Records from a data source
::::::::::

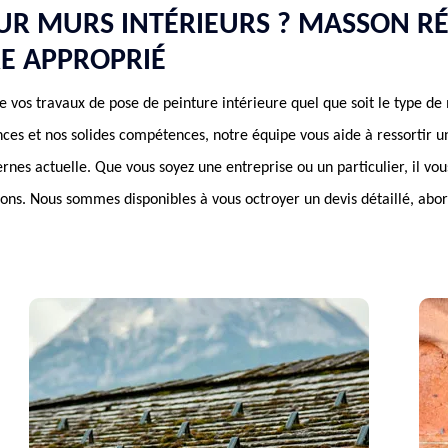
UR MURS INTÉRIEURS ? MASSON R
RE APPROPRIÉ
vos travaux de pose de peinture intérieure quel que soit le type de 
ces et nos solides compétences, notre équipe vous aide à ressortir u
nes actuelle. Que vous soyez une entreprise ou un particulier, il vou
ons. Nous sommes disponibles à vous octroyer un devis détaillé, abo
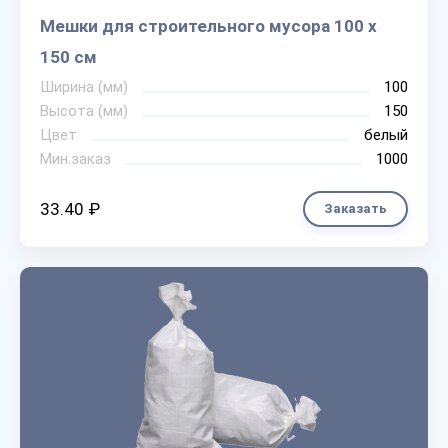
Мешки для строительного мусора 100 х
150 см
Ширина (мм)
100
Высота (мм)
150
Цвет
белый
Мин.заказ
1000
33.40 ₽
Заказать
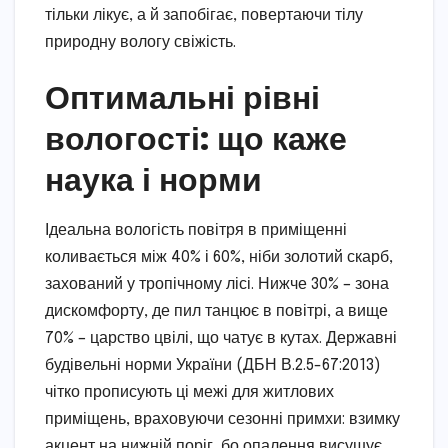
тільки лікує, а й запобігає, повертаючи тілу
природну вологу свіжість.
Оптимальні рівні
вологості: що каже
наука і норми
Ідеальна вологість повітря в приміщенні
коливається між 40% і 60%, ніби золотий скарб,
захований у тропічному лісі. Нижче 30% – зона
дискомфорту, де пил танцює в повітрі, а вище
70% – царство цвілі, що чатує в кутах. Державні
будівельні норми України (ДБН В.2.5-67:2013)
чітко прописують ці межі для житлових
приміщень, враховуючи сезонні примхи: взимку
акцент на нижній поріг, бо опалення висушує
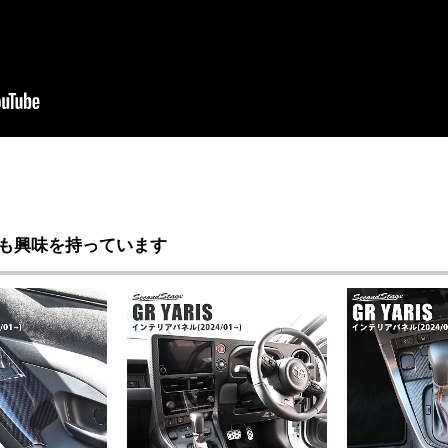
も興味を持っています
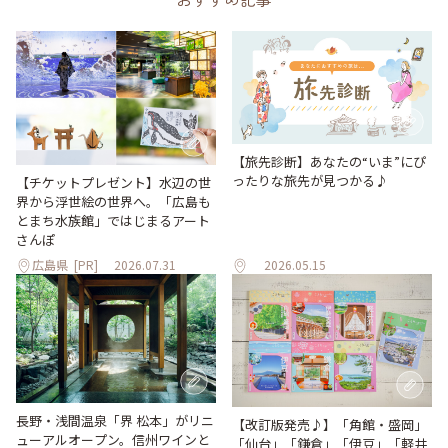
【旅先診断】あなたの“いま”にぴ
ったりな旅先が見つかる♪
【チケットプレゼント】水辺の世
界から浮世絵の世界へ。「広島も
とまち水族館」ではじまるアート
さんぽ
広島県
[PR]
2026.07.31
2026.05.15
長野・浅間温泉「界 松本」がリニ
【改訂版発売♪】「角館・盛岡」
ューアルオープン。信州ワインと
「仙台」「鎌倉」「伊豆」「軽井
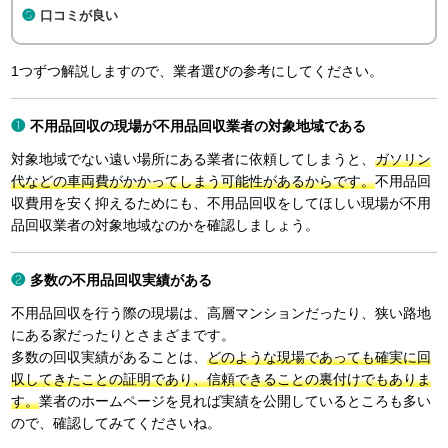
口コミが良い
1つずつ解説しますので、業者選びの参考にしてください。
不用品回収の現場が不用品回収業者の対象地域である
対象地域でない遠い場所にある業者に依頼してしまうと、
ガソリン
代などの車両費がかかってしまう可能性があるからです。
不用品回
収費用を安く抑えるためにも、不用品回収をしてほしい現場が不用
品回収業者の対象地域なのかを確認しましょう。
多数の不用品回収実績がある
不用品回収を行う際の現場は、高層マンションだったり、狭い路地
にある家だったりとさまざまです。
多数の回収実績があることは、
どのような現場であっても確実に回
収してきたことの証明であり、信頼できることの裏付けでもありま
す。
業者のホームページを見れば実績を公開しているところも多い
ので、確認してみてくださいね。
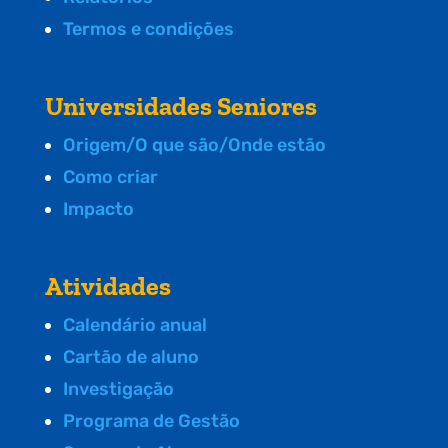
Termos e condições
Universidades Seniores
Origem/O que são/Onde estão
Como criar
Impacto
Atividades
Calendário anual
Cartão de aluno
Investigação
Programa de Gestão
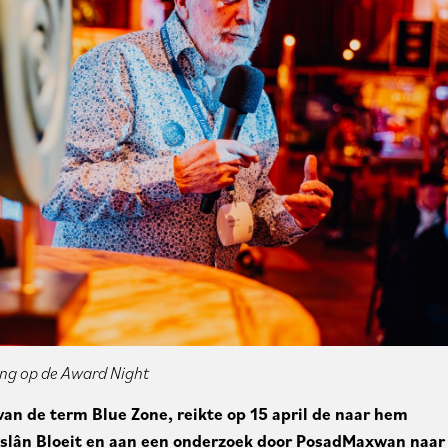
king op de Award Night
van de term Blue Zone, reikte op 15 april de naar hem
slân Bloeit en aan een onderzoek door PosadMaxwan naar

::::::::::

• **TO-DO ITEM**
Look above for the line with "vos travaux de", then give again exactly every line from there through the line with "дискомфорту, де пил танцює в повітрі, а вище", skipping the pictures.

• **ANSWER FOR THIS EXERCISE**
vos travaux de pose de peinture intérieure quel que soit le type de 
ces et nos solides compétences, notre équipe vous aide à ressortir u
nes actuelle. Que vous soyez une entreprise ou un particulier, il vou
ons. Nous sommes disponibles à vous octroyer un devis détaillé, abo
Мешки для строительного мусора 100 х
150 см
Ширина (мм)
100
Высота (мм)
150
Цвет
белый
Мин.заказ
1000
33.40 ₽
Заказать
тільки лікує, а й запобігає, повертаючи тілу
природну вологу свіжість.
Оптимальні рівні
вологості: що каже
наука і норми
Ідеальна вологість повітря в приміщенні
коливається між 40% і 60%, ніби золотий скарб,
захований у тропічному лісі. Нижче 30% – зона
дискомфорту, де пил танцює в повітрі, а вище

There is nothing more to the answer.